We made a quick stop outside their restaurant area for this quick photo op.



I then went to the gift shop and bought a soon-to-be magnet of a small Cup of Noodles. For my 100yen, I got an amazing bag covered in words of wisdom and inspiration that cost way more than the 100yen I spent on my goofy souvenir. 

Everything was class and designed to bring joy at this weird little museum, right down to the philosophic words on my gift bag (see full text below). It opens with ‘there is no such things as “too late” in life’ (okay, well the grammar is a bit off, but it’s the message of inspiration I Iiked). It goes on to express how tenacity is the breeding ground for inspiration, how one should develop the habit of thinking up new ideas day and night and to never fall into complacence, and ends with the belief that the origin of all activities of human kind is related to food and that “human beings are noodle beings”.

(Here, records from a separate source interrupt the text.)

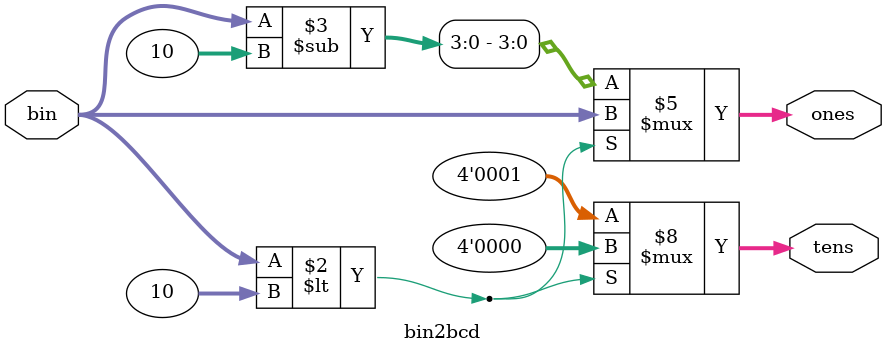
<source format=v>
`timescale 1ns / 1ps


module bin2bcd (
    input  [3:0] bin,     // binary input 0..15
    output reg [3:0] tens,
    output reg [3:0] ones
);
    always @(*) begin
        tens = 4'd0;
        ones = 4'd0;
        if (bin < 10) begin
            tens = 4'd0;
            ones = bin;
        end else begin
            tens = 4'd1;
            ones = bin - 10;
        end
    end
endmodule


</source>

All of that wisdom, career development, and life-living direction on a simple shopping bag. That was the best 100yen I ever spent. Whoa, mind blown!


Thank you Momofuku Ando (the man himself, who invented this empire) for providing some inexpensive fun in an often dark world. (If this were Disney, we’d have had to fork out a whole lot more money for all this fun! And I wouldn’t have gotten the free life advice either.)


Only in Japan, my friends, only in Japan!